Stored data:

+ + + +

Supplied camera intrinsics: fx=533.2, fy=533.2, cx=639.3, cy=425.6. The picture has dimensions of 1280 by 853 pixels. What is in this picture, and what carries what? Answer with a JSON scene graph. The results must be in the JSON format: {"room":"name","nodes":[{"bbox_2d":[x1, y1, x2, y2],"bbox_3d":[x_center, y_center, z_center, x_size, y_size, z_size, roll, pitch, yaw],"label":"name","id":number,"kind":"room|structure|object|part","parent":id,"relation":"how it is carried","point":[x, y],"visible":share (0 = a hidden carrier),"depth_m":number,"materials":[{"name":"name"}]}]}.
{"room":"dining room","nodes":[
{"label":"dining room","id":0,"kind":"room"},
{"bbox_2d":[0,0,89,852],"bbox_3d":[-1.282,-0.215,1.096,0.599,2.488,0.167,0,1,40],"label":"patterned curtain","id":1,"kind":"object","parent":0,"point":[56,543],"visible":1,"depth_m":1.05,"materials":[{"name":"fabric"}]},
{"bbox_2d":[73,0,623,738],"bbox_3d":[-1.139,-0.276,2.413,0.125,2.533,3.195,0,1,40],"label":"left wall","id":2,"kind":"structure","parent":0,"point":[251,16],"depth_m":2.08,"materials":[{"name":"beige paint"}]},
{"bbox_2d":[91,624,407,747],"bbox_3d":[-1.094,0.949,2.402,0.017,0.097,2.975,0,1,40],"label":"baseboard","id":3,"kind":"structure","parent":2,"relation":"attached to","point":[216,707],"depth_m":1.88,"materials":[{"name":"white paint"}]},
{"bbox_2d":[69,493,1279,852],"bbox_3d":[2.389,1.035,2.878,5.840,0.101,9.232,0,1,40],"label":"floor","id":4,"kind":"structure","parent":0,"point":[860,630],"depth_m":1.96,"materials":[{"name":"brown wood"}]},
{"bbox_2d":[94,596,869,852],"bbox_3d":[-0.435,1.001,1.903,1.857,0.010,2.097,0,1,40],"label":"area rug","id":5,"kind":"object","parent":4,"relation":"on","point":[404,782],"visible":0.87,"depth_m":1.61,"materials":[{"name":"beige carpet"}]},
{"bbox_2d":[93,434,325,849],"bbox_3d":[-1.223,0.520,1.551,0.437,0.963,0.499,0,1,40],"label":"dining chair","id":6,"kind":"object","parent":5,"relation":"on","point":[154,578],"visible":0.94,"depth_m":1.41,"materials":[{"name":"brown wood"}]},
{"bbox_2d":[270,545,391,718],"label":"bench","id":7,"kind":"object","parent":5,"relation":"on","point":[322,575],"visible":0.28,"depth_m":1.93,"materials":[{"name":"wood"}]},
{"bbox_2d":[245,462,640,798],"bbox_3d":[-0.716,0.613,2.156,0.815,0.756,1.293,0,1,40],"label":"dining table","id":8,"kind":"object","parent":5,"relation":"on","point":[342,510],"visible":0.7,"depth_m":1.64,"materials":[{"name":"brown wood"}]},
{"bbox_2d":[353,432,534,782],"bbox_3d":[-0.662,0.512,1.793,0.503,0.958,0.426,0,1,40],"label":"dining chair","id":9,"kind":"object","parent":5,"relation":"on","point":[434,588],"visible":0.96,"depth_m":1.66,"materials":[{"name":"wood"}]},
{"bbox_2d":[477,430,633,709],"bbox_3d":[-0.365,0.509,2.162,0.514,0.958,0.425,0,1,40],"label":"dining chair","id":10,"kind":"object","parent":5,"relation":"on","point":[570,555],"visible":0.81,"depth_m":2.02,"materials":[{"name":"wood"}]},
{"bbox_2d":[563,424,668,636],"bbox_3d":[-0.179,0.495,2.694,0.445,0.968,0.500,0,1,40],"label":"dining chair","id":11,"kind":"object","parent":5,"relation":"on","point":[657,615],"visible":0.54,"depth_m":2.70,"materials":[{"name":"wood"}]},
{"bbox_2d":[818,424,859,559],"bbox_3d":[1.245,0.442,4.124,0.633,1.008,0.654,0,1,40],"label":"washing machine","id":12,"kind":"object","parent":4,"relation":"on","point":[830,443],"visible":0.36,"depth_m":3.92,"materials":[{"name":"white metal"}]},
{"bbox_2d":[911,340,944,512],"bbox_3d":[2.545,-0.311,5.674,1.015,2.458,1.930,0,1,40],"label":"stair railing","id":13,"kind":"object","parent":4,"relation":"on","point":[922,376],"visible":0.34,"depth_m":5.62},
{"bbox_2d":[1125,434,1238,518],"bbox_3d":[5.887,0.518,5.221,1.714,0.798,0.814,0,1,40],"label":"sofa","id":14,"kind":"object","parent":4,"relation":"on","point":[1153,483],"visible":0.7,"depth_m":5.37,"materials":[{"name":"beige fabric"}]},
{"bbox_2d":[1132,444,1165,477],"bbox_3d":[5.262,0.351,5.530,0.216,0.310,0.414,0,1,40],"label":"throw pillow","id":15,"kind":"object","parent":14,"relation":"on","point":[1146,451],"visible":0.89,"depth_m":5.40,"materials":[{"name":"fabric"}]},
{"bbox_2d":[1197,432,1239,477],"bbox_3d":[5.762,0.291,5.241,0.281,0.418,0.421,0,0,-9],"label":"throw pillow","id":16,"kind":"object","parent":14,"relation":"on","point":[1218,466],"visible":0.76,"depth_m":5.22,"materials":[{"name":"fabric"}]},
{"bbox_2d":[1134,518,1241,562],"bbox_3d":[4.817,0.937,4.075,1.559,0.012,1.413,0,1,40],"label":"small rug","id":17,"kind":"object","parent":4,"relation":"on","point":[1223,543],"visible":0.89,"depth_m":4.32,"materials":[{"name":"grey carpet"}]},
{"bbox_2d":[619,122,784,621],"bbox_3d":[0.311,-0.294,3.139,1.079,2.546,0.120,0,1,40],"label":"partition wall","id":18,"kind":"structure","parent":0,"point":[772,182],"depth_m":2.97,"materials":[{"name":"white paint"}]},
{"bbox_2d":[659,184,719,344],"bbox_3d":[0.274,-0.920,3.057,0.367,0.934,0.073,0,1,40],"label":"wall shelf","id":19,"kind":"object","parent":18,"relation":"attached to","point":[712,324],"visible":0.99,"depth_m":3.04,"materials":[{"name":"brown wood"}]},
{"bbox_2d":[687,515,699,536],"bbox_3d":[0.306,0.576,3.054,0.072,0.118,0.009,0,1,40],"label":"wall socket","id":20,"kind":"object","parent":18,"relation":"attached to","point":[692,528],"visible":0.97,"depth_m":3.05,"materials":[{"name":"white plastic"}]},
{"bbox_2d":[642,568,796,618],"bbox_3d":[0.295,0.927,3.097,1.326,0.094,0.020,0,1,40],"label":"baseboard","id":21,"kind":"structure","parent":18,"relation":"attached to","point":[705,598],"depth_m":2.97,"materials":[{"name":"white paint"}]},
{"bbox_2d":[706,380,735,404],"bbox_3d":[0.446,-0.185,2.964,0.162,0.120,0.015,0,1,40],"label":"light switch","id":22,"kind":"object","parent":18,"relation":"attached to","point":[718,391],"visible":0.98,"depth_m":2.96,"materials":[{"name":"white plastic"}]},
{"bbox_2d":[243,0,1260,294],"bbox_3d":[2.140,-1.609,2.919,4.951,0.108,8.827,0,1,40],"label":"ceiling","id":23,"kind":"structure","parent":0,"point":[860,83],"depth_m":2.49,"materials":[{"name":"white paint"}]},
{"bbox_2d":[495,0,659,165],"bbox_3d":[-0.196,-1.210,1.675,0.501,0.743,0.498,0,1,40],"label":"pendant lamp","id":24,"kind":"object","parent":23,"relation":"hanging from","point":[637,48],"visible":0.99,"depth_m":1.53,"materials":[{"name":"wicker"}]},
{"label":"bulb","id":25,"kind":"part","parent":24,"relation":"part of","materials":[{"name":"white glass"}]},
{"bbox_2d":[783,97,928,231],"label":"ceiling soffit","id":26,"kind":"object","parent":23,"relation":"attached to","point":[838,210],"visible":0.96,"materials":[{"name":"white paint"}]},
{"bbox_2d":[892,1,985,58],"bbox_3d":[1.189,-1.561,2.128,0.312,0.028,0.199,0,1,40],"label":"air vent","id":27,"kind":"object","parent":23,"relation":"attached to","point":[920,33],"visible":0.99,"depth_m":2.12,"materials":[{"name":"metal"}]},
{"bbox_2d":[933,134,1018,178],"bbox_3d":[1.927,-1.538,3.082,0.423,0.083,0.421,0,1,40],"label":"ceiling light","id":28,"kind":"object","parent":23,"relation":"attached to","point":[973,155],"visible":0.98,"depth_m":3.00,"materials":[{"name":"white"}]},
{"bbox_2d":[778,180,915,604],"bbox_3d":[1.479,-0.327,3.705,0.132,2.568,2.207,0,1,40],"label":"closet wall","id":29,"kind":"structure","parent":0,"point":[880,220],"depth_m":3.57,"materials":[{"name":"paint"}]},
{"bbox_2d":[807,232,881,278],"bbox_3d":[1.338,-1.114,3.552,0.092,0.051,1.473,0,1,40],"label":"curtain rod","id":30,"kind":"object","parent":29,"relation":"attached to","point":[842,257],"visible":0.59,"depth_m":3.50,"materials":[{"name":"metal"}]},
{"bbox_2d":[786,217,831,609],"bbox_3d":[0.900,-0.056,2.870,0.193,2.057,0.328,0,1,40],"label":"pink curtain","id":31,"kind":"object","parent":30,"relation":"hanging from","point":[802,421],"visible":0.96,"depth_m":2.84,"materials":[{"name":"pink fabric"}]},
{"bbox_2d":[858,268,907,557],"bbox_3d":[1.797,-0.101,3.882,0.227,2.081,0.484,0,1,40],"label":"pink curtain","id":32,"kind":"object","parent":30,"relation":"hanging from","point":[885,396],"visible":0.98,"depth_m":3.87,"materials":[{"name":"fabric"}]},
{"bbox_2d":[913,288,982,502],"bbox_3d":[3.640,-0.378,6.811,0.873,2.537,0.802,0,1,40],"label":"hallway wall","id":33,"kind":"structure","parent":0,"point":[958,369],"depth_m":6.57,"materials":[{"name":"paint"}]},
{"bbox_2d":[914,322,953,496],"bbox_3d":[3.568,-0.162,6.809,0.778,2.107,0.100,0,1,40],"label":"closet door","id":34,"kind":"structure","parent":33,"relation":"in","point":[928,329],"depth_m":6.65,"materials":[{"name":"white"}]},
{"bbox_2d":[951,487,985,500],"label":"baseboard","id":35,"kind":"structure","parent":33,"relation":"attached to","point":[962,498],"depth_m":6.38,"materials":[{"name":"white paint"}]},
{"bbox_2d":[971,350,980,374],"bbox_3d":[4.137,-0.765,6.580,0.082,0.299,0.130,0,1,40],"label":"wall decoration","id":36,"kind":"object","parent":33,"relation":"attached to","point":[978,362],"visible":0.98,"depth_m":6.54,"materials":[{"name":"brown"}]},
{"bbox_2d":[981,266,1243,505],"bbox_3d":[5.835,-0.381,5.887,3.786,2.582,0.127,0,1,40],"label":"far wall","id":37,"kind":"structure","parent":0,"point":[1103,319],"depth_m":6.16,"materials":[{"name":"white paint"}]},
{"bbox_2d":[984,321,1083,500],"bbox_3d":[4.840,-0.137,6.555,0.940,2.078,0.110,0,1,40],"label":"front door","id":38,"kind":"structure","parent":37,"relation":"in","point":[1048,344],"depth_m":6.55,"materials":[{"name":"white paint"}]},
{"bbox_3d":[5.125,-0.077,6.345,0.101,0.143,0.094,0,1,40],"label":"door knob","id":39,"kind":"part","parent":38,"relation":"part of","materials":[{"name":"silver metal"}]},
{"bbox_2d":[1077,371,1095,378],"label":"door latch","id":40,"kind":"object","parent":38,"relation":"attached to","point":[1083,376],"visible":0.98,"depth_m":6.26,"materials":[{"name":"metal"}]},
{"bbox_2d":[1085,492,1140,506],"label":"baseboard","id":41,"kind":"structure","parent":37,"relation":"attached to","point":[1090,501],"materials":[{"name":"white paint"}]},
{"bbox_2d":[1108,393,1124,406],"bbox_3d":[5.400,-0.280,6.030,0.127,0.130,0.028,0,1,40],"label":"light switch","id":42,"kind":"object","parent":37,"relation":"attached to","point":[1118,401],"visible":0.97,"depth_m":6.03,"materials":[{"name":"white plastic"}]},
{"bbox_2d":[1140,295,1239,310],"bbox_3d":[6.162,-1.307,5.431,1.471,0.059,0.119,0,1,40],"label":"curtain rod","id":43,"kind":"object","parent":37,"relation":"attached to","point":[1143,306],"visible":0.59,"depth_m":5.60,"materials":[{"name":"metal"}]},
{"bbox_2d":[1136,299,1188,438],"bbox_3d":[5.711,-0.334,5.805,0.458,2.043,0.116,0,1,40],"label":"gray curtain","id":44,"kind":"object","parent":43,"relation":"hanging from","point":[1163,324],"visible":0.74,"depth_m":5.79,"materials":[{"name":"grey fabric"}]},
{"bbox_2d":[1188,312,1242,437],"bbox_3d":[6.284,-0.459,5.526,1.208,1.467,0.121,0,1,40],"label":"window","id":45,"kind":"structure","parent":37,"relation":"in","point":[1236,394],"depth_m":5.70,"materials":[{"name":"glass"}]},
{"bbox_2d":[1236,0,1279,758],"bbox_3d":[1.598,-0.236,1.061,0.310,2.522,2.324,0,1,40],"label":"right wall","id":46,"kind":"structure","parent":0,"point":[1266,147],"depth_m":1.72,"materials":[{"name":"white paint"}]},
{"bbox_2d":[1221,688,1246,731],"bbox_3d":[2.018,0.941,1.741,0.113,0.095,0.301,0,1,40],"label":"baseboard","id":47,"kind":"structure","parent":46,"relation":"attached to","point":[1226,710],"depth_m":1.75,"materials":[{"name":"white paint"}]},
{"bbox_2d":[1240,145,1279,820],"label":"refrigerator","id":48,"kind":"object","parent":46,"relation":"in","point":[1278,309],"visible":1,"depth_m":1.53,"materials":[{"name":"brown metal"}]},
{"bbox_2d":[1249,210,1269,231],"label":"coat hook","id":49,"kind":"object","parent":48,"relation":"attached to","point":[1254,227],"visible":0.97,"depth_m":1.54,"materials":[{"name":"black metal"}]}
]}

+ + + +

Exercise instructions: Copy each line of the records containing the string "glass".

Result of the exercise:
{"label":"bulb","id":25,"kind":"part","parent":24,"relation":"part of","materials":[{"name":"white glass"}]},
{"bbox_2d":[1188,312,1242,437],"bbox_3d":[6.284,-0.459,5.526,1.208,1.467,0.121,0,1,40],"label":"window","id":45,"kind":"structure","parent":37,"relation":"in","point":[1236,394],"depth_m":5.70,"materials":[{"name":"glass"}]},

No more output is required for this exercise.